Supplied material
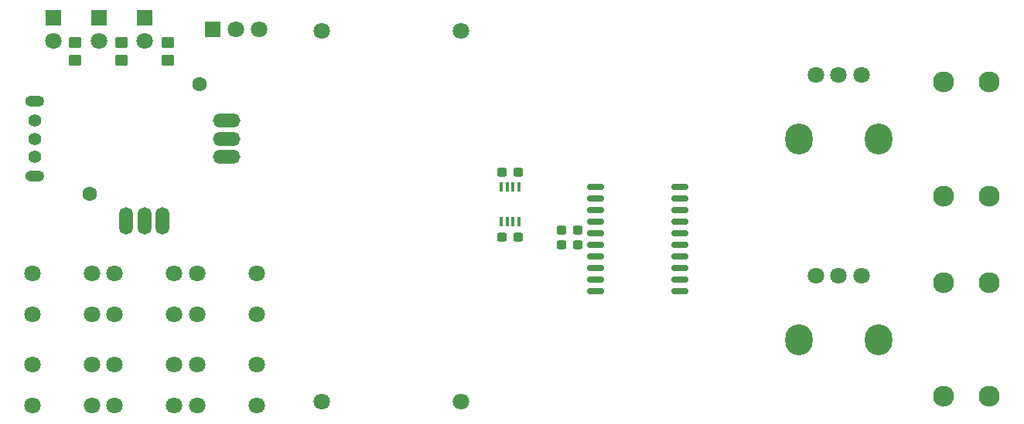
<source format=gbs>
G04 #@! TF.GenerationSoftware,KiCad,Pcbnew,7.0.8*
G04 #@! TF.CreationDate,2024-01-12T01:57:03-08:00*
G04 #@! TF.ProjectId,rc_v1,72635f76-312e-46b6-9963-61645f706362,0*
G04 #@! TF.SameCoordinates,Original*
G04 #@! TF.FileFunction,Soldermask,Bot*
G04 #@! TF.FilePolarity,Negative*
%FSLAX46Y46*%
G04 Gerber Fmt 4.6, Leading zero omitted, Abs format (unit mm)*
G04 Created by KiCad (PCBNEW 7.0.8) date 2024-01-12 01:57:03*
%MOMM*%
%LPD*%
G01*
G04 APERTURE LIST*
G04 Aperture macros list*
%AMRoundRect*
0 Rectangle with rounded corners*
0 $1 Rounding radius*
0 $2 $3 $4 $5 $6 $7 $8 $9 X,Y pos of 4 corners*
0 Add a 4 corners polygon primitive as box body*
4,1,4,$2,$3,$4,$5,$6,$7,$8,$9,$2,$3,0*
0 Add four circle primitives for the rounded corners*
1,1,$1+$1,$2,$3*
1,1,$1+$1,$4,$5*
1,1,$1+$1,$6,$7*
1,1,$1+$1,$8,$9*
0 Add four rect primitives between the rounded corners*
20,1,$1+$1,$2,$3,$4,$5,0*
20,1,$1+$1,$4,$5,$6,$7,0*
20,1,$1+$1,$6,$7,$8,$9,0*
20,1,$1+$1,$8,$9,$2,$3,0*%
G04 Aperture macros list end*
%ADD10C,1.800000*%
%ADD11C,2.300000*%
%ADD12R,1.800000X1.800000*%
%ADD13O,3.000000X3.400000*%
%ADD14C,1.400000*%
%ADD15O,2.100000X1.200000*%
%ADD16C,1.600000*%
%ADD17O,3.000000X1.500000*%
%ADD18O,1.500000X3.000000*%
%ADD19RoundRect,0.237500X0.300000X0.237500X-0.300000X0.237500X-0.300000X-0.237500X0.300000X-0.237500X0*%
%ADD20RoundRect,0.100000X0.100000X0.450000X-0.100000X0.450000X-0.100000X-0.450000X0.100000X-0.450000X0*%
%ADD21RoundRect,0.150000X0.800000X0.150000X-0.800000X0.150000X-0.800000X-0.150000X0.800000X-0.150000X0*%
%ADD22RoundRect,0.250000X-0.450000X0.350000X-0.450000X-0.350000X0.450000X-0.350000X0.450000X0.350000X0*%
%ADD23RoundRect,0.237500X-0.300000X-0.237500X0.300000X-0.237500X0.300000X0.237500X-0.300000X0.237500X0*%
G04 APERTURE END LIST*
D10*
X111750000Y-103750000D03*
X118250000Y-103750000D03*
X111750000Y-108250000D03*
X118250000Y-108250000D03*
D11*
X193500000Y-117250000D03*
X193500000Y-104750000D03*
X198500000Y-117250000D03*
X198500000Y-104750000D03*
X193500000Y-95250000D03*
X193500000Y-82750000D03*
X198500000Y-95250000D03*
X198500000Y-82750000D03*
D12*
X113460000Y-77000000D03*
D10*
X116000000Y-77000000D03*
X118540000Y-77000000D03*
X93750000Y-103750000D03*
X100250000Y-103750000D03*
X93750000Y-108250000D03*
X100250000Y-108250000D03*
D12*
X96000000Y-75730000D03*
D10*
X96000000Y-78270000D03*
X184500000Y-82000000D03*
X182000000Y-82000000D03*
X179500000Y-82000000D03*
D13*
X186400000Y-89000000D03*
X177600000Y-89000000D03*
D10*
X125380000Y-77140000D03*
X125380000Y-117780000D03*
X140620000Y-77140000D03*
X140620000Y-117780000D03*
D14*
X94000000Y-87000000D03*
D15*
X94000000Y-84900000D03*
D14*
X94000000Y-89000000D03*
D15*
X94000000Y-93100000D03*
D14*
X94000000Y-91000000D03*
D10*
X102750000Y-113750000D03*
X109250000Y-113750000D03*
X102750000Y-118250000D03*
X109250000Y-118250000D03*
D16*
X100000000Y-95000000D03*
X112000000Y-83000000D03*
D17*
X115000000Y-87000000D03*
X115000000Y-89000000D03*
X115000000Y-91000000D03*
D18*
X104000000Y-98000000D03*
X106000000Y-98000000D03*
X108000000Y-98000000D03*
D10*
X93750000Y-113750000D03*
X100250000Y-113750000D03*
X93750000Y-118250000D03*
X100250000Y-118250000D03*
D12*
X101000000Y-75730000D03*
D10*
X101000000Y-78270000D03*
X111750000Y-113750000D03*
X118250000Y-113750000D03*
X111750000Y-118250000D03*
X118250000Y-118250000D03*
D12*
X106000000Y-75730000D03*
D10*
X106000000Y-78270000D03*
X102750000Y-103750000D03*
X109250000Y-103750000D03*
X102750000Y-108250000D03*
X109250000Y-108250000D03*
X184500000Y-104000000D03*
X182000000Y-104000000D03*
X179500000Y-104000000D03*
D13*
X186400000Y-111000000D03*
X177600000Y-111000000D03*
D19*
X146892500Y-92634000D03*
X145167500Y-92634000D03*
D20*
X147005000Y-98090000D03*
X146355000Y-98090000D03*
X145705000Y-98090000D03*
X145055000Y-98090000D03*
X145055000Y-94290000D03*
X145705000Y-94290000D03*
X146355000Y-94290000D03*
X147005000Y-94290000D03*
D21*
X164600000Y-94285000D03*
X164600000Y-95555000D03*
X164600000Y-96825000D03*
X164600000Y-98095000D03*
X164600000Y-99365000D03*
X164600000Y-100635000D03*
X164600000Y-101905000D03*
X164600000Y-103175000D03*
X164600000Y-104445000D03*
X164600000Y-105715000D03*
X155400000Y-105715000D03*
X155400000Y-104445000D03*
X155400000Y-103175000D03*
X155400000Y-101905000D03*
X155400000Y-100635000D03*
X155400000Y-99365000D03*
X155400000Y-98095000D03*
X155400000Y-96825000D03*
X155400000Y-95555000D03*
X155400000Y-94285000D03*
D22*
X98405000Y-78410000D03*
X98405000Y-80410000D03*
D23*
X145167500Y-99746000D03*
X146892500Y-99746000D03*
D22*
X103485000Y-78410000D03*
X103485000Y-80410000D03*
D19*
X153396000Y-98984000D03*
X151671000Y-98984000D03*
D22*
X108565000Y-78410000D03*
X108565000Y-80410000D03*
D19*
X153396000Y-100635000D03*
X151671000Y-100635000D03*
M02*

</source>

Aim of the exercise
Word for word, reproduce the material above and omit each image.

Result for this exercise
<source format=gbs>
G04 #@! TF.GenerationSoftware,KiCad,Pcbnew,7.0.8*
G04 #@! TF.CreationDate,2024-01-12T01:57:03-08:00*
G04 #@! TF.ProjectId,rc_v1,72635f76-312e-46b6-9963-61645f706362,0*
G04 #@! TF.SameCoordinates,Original*
G04 #@! TF.FileFunction,Soldermask,Bot*
G04 #@! TF.FilePolarity,Negative*
%FSLAX46Y46*%
G04 Gerber Fmt 4.6, Leading zero omitted, Abs format (unit mm)*
G04 Created by KiCad (PCBNEW 7.0.8) date 2024-01-12 01:57:03*
%MOMM*%
%LPD*%
G01*
G04 APERTURE LIST*
G04 Aperture macros list*
%AMRoundRect*
0 Rectangle with rounded corners*
0 $1 Rounding radius*
0 $2 $3 $4 $5 $6 $7 $8 $9 X,Y pos of 4 corners*
0 Add a 4 corners polygon primitive as box body*
4,1,4,$2,$3,$4,$5,$6,$7,$8,$9,$2,$3,0*
0 Add four circle primitives for the rounded corners*
1,1,$1+$1,$2,$3*
1,1,$1+$1,$4,$5*
1,1,$1+$1,$6,$7*
1,1,$1+$1,$8,$9*
0 Add four rect primitives between the rounded corners*
20,1,$1+$1,$2,$3,$4,$5,0*
20,1,$1+$1,$4,$5,$6,$7,0*
20,1,$1+$1,$6,$7,$8,$9,0*
20,1,$1+$1,$8,$9,$2,$3,0*%
G04 Aperture macros list end*
%ADD10C,1.800000*%
%ADD11C,2.300000*%
%ADD12R,1.800000X1.800000*%
%ADD13O,3.000000X3.400000*%
%ADD14C,1.400000*%
%ADD15O,2.100000X1.200000*%
%ADD16C,1.600000*%
%ADD17O,3.000000X1.500000*%
%ADD18O,1.500000X3.000000*%
%ADD19RoundRect,0.237500X0.300000X0.237500X-0.300000X0.237500X-0.300000X-0.237500X0.300000X-0.237500X0*%
%ADD20RoundRect,0.100000X0.100000X0.450000X-0.100000X0.450000X-0.100000X-0.450000X0.100000X-0.450000X0*%
%ADD21RoundRect,0.150000X0.800000X0.150000X-0.800000X0.150000X-0.800000X-0.150000X0.800000X-0.150000X0*%
%ADD22RoundRect,0.250000X-0.450000X0.350000X-0.450000X-0.350000X0.450000X-0.350000X0.450000X0.350000X0*%
%ADD23RoundRect,0.237500X-0.300000X-0.237500X0.300000X-0.237500X0.300000X0.237500X-0.300000X0.237500X0*%
G04 APERTURE END LIST*
D10*
X111750000Y-103750000D03*
X118250000Y-103750000D03*
X111750000Y-108250000D03*
X118250000Y-108250000D03*
D11*
X193500000Y-117250000D03*
X193500000Y-104750000D03*
X198500000Y-117250000D03*
X198500000Y-104750000D03*
X193500000Y-95250000D03*
X193500000Y-82750000D03*
X198500000Y-95250000D03*
X198500000Y-82750000D03*
D12*
X113460000Y-77000000D03*
D10*
X116000000Y-77000000D03*
X118540000Y-77000000D03*
X93750000Y-103750000D03*
X100250000Y-103750000D03*
X93750000Y-108250000D03*
X100250000Y-108250000D03*
D12*
X96000000Y-75730000D03*
D10*
X96000000Y-78270000D03*
X184500000Y-82000000D03*
X182000000Y-82000000D03*
X179500000Y-82000000D03*
D13*
X186400000Y-89000000D03*
X177600000Y-89000000D03*
D10*
X125380000Y-77140000D03*
X125380000Y-117780000D03*
X140620000Y-77140000D03*
X140620000Y-117780000D03*
D14*
X94000000Y-87000000D03*
D15*
X94000000Y-84900000D03*
D14*
X94000000Y-89000000D03*
D15*
X94000000Y-93100000D03*
D14*
X94000000Y-91000000D03*
D10*
X102750000Y-113750000D03*
X109250000Y-113750000D03*
X102750000Y-118250000D03*
X109250000Y-118250000D03*
D16*
X100000000Y-95000000D03*
X112000000Y-83000000D03*
D17*
X115000000Y-87000000D03*
X115000000Y-89000000D03*
X115000000Y-91000000D03*
D18*
X104000000Y-98000000D03*
X106000000Y-98000000D03*
X108000000Y-98000000D03*
D10*
X93750000Y-113750000D03*
X100250000Y-113750000D03*
X93750000Y-118250000D03*
X100250000Y-118250000D03*
D12*
X101000000Y-75730000D03*
D10*
X101000000Y-78270000D03*
X111750000Y-113750000D03*
X118250000Y-113750000D03*
X111750000Y-118250000D03*
X118250000Y-118250000D03*
D12*
X106000000Y-75730000D03*
D10*
X106000000Y-78270000D03*
X102750000Y-103750000D03*
X109250000Y-103750000D03*
X102750000Y-108250000D03*
X109250000Y-108250000D03*
X184500000Y-104000000D03*
X182000000Y-104000000D03*
X179500000Y-104000000D03*
D13*
X186400000Y-111000000D03*
X177600000Y-111000000D03*
D19*
X146892500Y-92634000D03*
X145167500Y-92634000D03*
D20*
X147005000Y-98090000D03*
X146355000Y-98090000D03*
X145705000Y-98090000D03*
X145055000Y-98090000D03*
X145055000Y-94290000D03*
X145705000Y-94290000D03*
X146355000Y-94290000D03*
X147005000Y-94290000D03*
D21*
X164600000Y-94285000D03*
X164600000Y-95555000D03*
X164600000Y-96825000D03*
X164600000Y-98095000D03*
X164600000Y-99365000D03*
X164600000Y-100635000D03*
X164600000Y-101905000D03*
X164600000Y-103175000D03*
X164600000Y-104445000D03*
X164600000Y-105715000D03*
X155400000Y-105715000D03*
X155400000Y-104445000D03*
X155400000Y-103175000D03*
X155400000Y-101905000D03*
X155400000Y-100635000D03*
X155400000Y-99365000D03*
X155400000Y-98095000D03*
X155400000Y-96825000D03*
X155400000Y-95555000D03*
X155400000Y-94285000D03*
D22*
X98405000Y-78410000D03*
X98405000Y-80410000D03*
D23*
X145167500Y-99746000D03*
X146892500Y-99746000D03*
D22*
X103485000Y-78410000D03*
X103485000Y-80410000D03*
D19*
X153396000Y-98984000D03*
X151671000Y-98984000D03*
D22*
X108565000Y-78410000D03*
X108565000Y-80410000D03*
D19*
X153396000Y-100635000D03*
X151671000Y-100635000D03*
M02*

</source>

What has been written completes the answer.